Estimation of the breakage function of a roller mill crushing quartzite
Loading...
Authors
Tshinguz, Grace Mulolwa
Issue Date
2020
Type
Dissertation
Language
en
Keywords
Roller mill , Quartzite , Breakage matrix , Breakage function , Assumption of non-normalization , Milling-ratio
Alternative Title
Abstract
Studies on the breakage function of roller mills are limited. The approach of using breakage
functions adapted from other milling systems has been previously used to model the breakage
of laboratory roller mills.
However, in most cases this approach has been found to be inadequate because the assumption
of normalization used for modelling other milling systems may not apply to roller mills.

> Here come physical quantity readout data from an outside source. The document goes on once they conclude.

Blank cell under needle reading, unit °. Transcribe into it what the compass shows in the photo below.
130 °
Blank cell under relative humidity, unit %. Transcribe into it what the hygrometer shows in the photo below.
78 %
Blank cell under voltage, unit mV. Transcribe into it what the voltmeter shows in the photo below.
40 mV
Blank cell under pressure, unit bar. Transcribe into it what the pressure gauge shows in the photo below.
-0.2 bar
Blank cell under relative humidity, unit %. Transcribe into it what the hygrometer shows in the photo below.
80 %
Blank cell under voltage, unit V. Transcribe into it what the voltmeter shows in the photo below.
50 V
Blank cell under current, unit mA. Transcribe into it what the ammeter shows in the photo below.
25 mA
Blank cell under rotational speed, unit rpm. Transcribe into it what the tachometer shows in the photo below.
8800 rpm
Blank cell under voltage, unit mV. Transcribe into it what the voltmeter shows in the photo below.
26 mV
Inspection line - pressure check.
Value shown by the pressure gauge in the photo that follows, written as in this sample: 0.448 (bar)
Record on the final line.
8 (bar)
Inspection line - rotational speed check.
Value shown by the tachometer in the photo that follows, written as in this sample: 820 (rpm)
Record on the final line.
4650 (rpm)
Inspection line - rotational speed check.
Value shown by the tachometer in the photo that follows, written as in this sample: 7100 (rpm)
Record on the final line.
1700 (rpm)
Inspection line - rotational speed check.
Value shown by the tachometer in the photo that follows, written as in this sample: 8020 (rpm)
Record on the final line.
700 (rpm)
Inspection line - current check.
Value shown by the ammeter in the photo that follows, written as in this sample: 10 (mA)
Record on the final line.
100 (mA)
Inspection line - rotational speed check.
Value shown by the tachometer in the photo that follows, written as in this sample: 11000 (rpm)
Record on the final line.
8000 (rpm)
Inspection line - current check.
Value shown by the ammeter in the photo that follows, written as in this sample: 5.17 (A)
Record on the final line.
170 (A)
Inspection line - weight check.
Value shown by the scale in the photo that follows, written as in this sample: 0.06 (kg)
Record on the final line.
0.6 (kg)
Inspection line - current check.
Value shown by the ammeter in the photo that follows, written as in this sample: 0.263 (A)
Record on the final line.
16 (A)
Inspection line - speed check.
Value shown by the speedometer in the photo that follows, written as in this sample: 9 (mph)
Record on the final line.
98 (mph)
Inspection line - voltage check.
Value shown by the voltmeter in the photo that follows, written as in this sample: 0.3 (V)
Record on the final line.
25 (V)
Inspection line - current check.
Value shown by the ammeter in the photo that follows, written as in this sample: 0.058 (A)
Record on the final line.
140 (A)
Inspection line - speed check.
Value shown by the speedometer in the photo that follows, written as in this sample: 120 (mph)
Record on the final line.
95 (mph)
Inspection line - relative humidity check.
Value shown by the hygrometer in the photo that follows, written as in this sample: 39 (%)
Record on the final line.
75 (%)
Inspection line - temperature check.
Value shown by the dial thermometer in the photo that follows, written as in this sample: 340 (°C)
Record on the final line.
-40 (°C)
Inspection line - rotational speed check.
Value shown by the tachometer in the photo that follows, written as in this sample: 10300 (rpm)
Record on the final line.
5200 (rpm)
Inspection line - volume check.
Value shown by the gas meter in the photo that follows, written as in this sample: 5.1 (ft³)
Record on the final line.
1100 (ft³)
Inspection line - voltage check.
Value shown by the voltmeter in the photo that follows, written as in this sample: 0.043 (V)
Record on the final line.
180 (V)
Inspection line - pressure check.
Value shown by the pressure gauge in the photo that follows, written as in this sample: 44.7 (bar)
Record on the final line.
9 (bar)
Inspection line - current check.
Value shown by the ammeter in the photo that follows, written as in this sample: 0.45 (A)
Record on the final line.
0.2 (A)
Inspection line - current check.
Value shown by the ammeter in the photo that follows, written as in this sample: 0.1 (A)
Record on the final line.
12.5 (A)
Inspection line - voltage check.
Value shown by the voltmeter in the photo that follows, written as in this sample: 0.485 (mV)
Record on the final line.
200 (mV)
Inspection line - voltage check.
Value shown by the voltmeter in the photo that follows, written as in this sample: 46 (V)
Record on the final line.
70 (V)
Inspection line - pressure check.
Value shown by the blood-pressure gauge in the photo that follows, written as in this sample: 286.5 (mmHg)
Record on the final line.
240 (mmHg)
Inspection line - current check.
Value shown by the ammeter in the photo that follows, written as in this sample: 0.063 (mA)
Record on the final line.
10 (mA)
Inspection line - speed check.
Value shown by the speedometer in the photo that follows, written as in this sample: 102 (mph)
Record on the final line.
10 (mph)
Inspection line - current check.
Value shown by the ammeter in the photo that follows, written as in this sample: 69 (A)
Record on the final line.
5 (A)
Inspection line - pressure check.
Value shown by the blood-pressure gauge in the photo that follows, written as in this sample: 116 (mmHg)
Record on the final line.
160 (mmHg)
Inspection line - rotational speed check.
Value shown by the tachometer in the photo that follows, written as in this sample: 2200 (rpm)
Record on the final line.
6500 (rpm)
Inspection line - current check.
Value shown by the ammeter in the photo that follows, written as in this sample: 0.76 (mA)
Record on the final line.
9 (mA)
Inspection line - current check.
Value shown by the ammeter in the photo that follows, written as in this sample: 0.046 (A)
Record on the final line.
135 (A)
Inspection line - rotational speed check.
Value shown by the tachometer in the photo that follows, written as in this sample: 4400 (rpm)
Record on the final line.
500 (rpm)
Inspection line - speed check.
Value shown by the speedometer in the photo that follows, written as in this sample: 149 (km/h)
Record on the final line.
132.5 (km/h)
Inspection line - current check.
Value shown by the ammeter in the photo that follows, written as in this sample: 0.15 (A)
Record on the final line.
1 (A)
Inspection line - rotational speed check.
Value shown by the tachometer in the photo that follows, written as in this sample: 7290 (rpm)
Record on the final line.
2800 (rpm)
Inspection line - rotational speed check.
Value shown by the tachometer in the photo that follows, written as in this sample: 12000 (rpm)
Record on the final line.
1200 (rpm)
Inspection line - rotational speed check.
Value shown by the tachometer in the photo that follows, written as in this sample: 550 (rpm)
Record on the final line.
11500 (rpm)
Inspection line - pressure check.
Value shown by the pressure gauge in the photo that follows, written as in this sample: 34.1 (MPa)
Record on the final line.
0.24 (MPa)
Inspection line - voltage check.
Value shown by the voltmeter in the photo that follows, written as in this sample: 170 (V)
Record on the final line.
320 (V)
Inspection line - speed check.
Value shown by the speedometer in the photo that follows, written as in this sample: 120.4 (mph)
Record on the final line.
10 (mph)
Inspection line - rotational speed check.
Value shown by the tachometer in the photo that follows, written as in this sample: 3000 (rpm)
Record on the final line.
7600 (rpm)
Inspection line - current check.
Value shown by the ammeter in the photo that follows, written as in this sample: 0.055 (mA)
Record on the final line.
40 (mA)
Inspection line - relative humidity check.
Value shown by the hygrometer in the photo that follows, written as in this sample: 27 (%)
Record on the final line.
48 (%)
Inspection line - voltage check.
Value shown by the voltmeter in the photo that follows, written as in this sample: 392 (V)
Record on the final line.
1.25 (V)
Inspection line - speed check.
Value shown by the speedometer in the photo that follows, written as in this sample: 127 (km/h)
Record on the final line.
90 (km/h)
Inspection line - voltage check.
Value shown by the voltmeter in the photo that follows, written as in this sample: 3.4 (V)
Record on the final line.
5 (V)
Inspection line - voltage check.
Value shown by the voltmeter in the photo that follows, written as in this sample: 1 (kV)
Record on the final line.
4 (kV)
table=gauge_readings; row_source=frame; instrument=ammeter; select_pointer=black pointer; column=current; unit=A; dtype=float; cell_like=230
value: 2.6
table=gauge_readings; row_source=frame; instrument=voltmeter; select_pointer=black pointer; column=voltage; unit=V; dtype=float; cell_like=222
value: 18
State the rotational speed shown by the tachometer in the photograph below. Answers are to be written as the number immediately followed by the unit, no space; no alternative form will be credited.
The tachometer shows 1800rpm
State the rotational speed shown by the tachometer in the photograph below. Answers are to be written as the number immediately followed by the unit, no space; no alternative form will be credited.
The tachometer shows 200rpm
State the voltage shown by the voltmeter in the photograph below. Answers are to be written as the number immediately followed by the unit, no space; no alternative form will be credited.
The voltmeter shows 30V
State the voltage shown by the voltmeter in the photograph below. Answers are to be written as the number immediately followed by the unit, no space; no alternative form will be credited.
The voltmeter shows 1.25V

This study assumes the non-normalization of the model for roller milling. It aims to define the
breakage function of roller milling of quartzite and to develop a predictive model for first
breakage for a laboratory roller mill.
Six size fractions of quartzite were prepared using a Jaw Crusher for primary breakage of a
quartzite feed material. The product from the crusher was split into narrow size ranges using a
sieve shaker. Each size fraction was in turn split into three samples, which were then fed
separately to the roller mill, using a different roll gap for each sample. A breakage matrix for each
roll gap size was then generated from the product size analysis of the sample. Using the
cumulative passing and the milling ratio, the analysis of the three breakage matrices led to the
definition of the breakage function. The coefficients of the breakage function were curve-fitted,
in order to develop a predictive model.
The results indicate that the assumption of non-normalization is appropriate for roller milling of
quartzite rock. The breakage function follows a log-normal trend for all the feed size fractions
used, and the coefficients of the breakage function can be fitted by polynomial functions of
second degree of the feed size. Further research is needed to investigate the correlation of the
breakage function and the product size.